CANARY ISLANDS-The Transat Jacques Vabre is a French race, organized in the usual manner, which has attracted the cream of French short-handed sailors, but today the Union Jack flies proudly over the leaderboard in all three classes. After shaking off the terrors of the Bay of Biscay, the case-hardened Brits have decisively taken over the front-running to lead in both of the monohull classes, the 50s and the 60s, and more remarkably in the multihulls with Ellen MacArthur looking, at this stage in the race, remarkably good for the FICO-Lacoste Offshore Skippers Championship–a top three placing would be good enough.
The traverse of the Bay of Biscay was difficult in 30- to 40-knot winds, with boats broaching out of the race and leaving a trail of shredded spinnakers. Rudders were heavily loaded and the brand new trimaran, Sergio-Tacchini of Karine Fauconnier and Franck Proffit was the first terminal casualty. On the second day out from Le Havre, the crew ran into trouble.
They were in the bows, furling the gennaker, when a 40-knot gust hit, the boat luffed violently, cracking the bowsprit, which hit Karine on the head and holed the bow. It ripped the gennaker as well. Proffit managed to push the bowsprit back so the boat could continue downwind sailing, but then the gennaker unfurled at the top and the boat took off on a surf. Immediately Sergio-Tacchini stopped dead as the bows planted straight into the wave in front. The mainsail filled out suddenly as the boat stopped, jibed, and in doing so broke all the battens. Fauconnier and Proffit slowly made their way back to Port La Foret.
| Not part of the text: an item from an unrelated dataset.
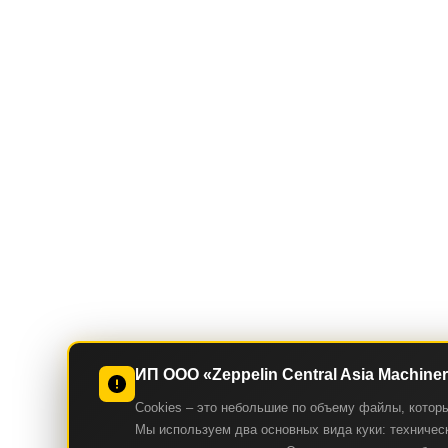
ИП ООО «Zeppelin Central Asia Machine
Cookies – это небольшие по объему файлы, котор
Мы используем два основных вида куки: техническ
They were challenging for the lead at this time with the other new generation trimarans, Jean-Luc Nelias Belgacom and Loick Peyrons Fujifilm, along with Jean le Cam in Bonduelle, but in what may be a race winning move (it was in the Volvo), Alain Gautier and Ellen MacArthur in Kingfisher-Foncia went farther west than the others as they approached the Canaries and the four-year-old boat went into a 10-mile lead.
Mike Golding and Marcus Hutchinson in Ecover (formerly Team Group 4) made this move much earlier. They had been on the right wing of the fleet from the time they left Le Havre and lately it has paid off handsomely. By midday today, they were 32 miles in front and had considerable boat speed advantage over old rivals, Roland Jourdain and Gael le Cleach in Sill Plein Fruit.
Hutchinson expressed some concern, however. “Its complicated ahead,” he said, “Were wondering if weve gone too far west.” His concern was that in the short term the weather might go against them, but added, “In three days we should be looking better.”
No such need for optimism from Alex Bennett and Paul Larsen on the 50 foot One Dream, One Mission, formerly Pete Gosss Aqua Quorum. They have a prodigious 65 mile lead in their class and have passed to the east of Madeira with 3,000 miles to go to the finish at Salvador da Bahia in Brazil.